Menurut dr. Dwikora persentase berdasarkan artikel ilmiah menyebutkan bahwa lutut paling banyak mengalami cedera. Oleh sebab itu, dr Dwikora mengambil tema tersebut agar masyarakat awam mengenal lebih dalam apa penyebab dari cedera pada lutut dan cara penanganannya.

“Dari sisi tindakan, cedera dalam lutut itu sebesar 60 persen dari cedera bagian yang lainnya,” ujar Ketua Arthroplasty dan Sport Injury Center RS Al Irsyad.

Sebagian besar cedera minor seperti luka dan memar akan sembuh dengan sendirinya, namun beberapa cedera tertentu dapat menyebabkan kondisi serius yang dalam jangka panjang dapat mempengaruhi fungsi lutut.

Cedera olahraga terjadi karena beberapa sebab. “Biasanya kurang melakukan pemanasan, trauma akibat gerakan yang sama yang diulang-ulang pada latihan olahraga tertentu. Bisa juga karena fasilitas olahraga seperti sepatu yang kurang tepat atau bahkan terlalu kelelahan namun masih dipaksakan sehingga dapat mengakibatkan cedera,” lanjut dr. Dwikiora.

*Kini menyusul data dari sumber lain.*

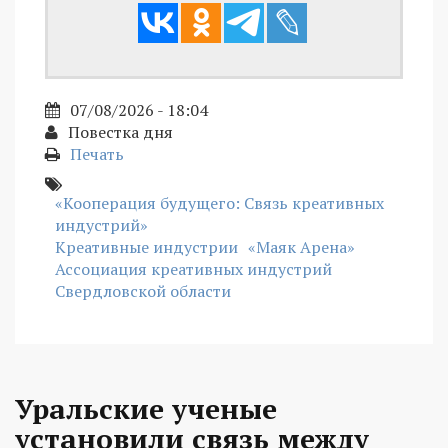
07/08/2026 - 18:04
Повестка дня
Печать
«Кооперация будущего: Связь креативных
индустрий»
Креативные индустрии
«Маяк Арена»
Ассоциация креативных индустрий
Свердловской области
Уральские ученые
установили связь между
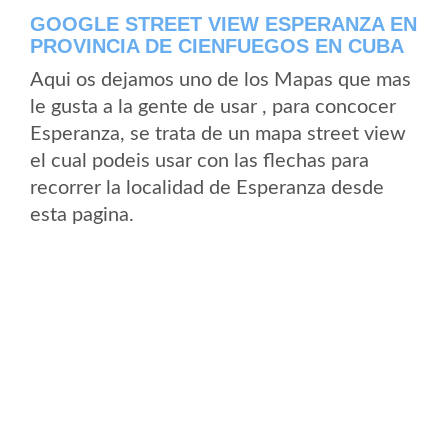
GOOGLE STREET VIEW ESPERANZA EN
PROVINCIA DE CIENFUEGOS EN CUBA
Aqui os dejamos uno de los Mapas que mas
le gusta a la gente de usar , para concocer
Esperanza, se trata de un mapa street view
el cual podeis usar con las flechas para
recorrer la localidad de Esperanza desde
esta pagina.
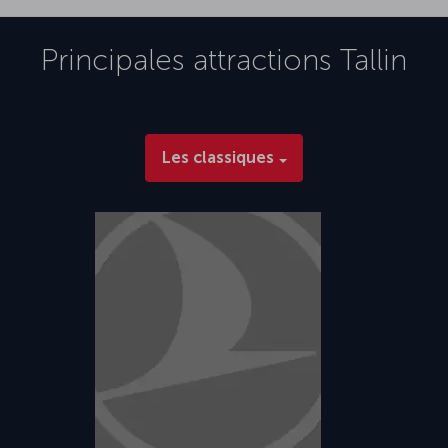
Principales attractions
Tallin
Les classiques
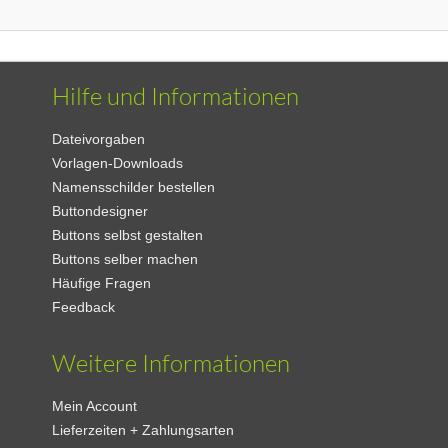
Hilfe und Informationen
Dateivorgaben
Vorlagen-Downloads
Namensschilder bestellen
Buttondesigner
Buttons selbst gestalten
Buttons selber machen
Häufige Fragen
Feedback
Weitere Informationen
Mein Account
Lieferzeiten + Zahlungsarten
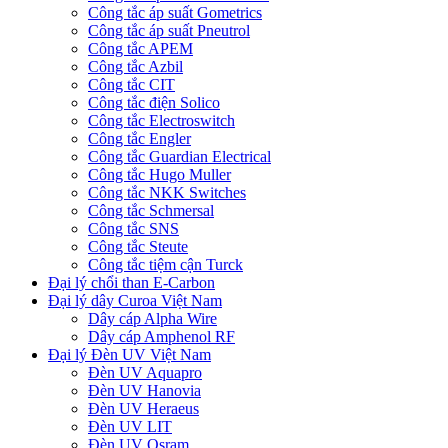
Công tắc áp suất Gometrics
Công tắc áp suất Pneutrol
Công tắc APEM
Công tắc Azbil
Công tắc CIT
Công tắc điện Solico
Công tắc Electroswitch
Công tắc Engler
Công tắc Guardian Electrical
Công tắc Hugo Muller
Công tắc NKK Switches
Công tắc Schmersal
Công tắc SNS
Công tắc Steute
Công tắc tiệm cận Turck
Đại lý chổi than E-Carbon
Đại lý dây Curoa Việt Nam
Dây cáp Alpha Wire
Dây cáp Amphenol RF
Đại lý Đèn UV Việt Nam
Đèn UV Aquapro
Đèn UV Hanovia
Đèn UV Heraeus
Đèn UV LIT
Đèn UV Osram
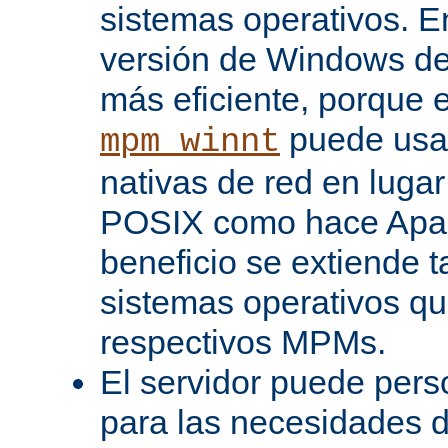
sistemas operativos. En
versión de Windows d
más eficiente, porque 
puede usar
mpm_winnt
nativas de red en lugar
POSIX como hace Apac
beneficio se extiende 
sistemas operativos q
respectivos MPMs.
El servidor puede pers
para las necesidades d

Salah satu cedera lutut yang sering dialami oleh masyarakat adalah keseleo atau robeknya ligamen silang anterior/anterior cruciate ligament (ACL). Tulang-tulang pada lutut dihubungkan oleh ligamen, yang fungsinya untuk menyatukan tulang dan menjaga agar lutut tetap stabil.

Cedera ACL ini dapat disebabkan oleh perubahan arah gerakan yang mendadak, gerakan yang berhenti secara tiba-tiba, pendaratan yang buruk setelah melompat, atau bertabrakan langsung.

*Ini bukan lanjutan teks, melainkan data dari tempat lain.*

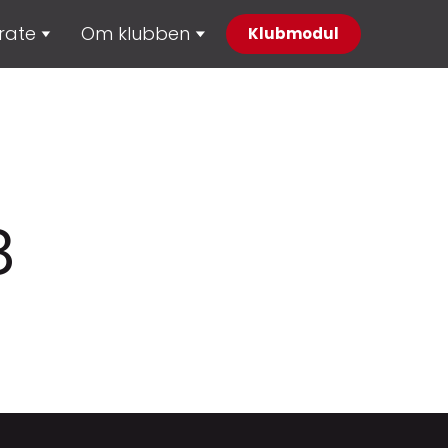
rate
Om klubben
Klubmodul
8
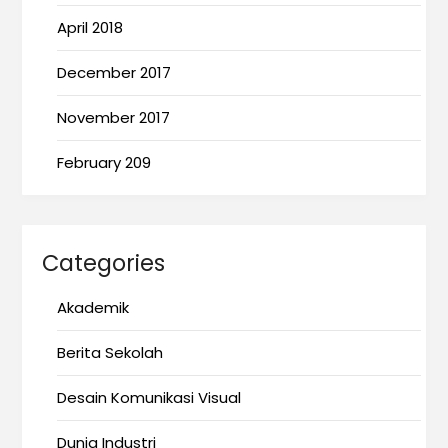
April 2018
December 2017
November 2017
February 209
Categories
Akademik
Berita Sekolah
Desain Komunikasi Visual
Dunia Industri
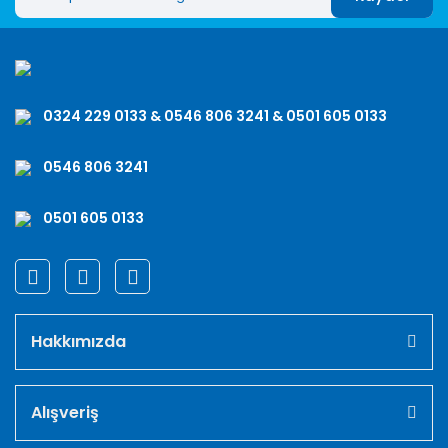
0324 229 0133 & 0546 806 3241 & 0501 605 0133
0546 806 3241
0501 605 0133
Hakkımızda
Alışveriş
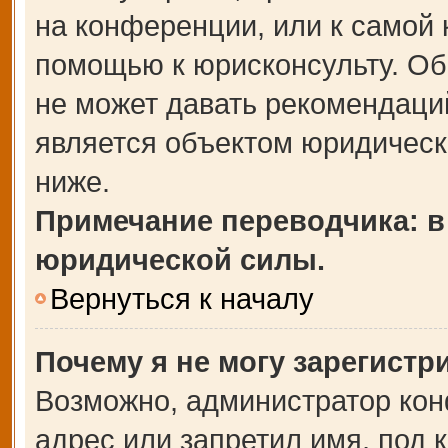
на конференции, или к самой 
помощью к юрисконсульту. Об
не может давать рекомендаци
является объектом юридическ
ниже.
Примечание переводчика: в
юридической силы.
Вернуться к началу
Почему я не могу зарегистр
Возможно, администратор кон
адрес или запретил имя, под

Pemeriksaan Fisik itu Penting

Ketika mengalami cedera, penanganan paling baik yang dianjurkan oleh dr. Dwikora adalah segeralah memeriksakan kepada seorang ahli di bidangya, sebab jika dibiarkan maka orang atau atlet yang mengalami cedera tersebut akan berjalan dan berlari lututnya tidak stabil, kemudian juga akan mengalami kelemahan pada kedua kaki.

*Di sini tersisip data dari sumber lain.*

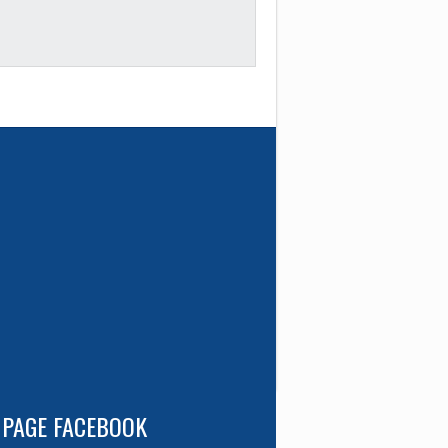
 PAGE FACEBOOK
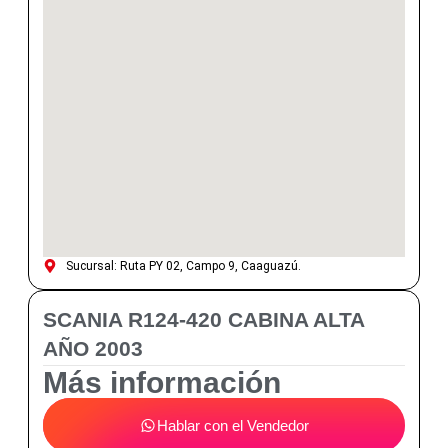
Sucursal: Ruta PY 02, Campo 9, Caaguazú.
SCANIA R124-420 CABINA ALTA
AÑO 2003
Más información
Hablar con el Vendedor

“Nah bagaimana kita bisa tahu, memang harus berobat kepada seorang ahli ortopedi kemudian akan diperiksa. Pemeriksaan fisik itu sangat penting, sehingga seorang dokter dididik untuk bisa melakukan pemeriksaan fisik yang benar. Dari situlah akan tahu sebab dan jenis dari cedera tersebut,” jelas dr. Dwikora.

Karena ada beberapa pemeriksaan yang sifatnya spesifik dilakukan. Setelah itu, baru pemeriksaan penunjang, biasanya dengan rontgen dulu, dilihat apakah ada tulang yang tercabut.

Harus sering berhati-hati jika kondisi yang terlihat ketika di foto itu normal, namun belum tentu tidak ada cedera apapun. “Biasanya setelah difoto kemudian terlihat normal itu maka dianggap baik-baik saja, nah di sini terkadang ada kesalahan. Foto itu melihat kelainan-kelainan tulang tidak sampai pada jaringan lunak sehingga perlu pemeriksaan lebih mendalam lagi,” lanjutnya.

Dr. Dwikora menambahkan, untuk mengetahui kelainan yang terjadi pada jaringan lunak, maka perlu pemeriksaan lagi menggunakan MRI. Kemudian baru ditangani melalui 2 tahap terapi, terapi awal dan terapi definitif. Terapi awal bisa disiapkan otot atau sendinya dan bisa dioperasi juga.

“Bisa dilakukan operasi jika rentang gerak sendinya bagus sudah bisa digerakkan lurus sampai menekuk, tidak ada radang, nyeri dan kekuatan otot bagus, maka lalu dikerjakan,” tutupnya.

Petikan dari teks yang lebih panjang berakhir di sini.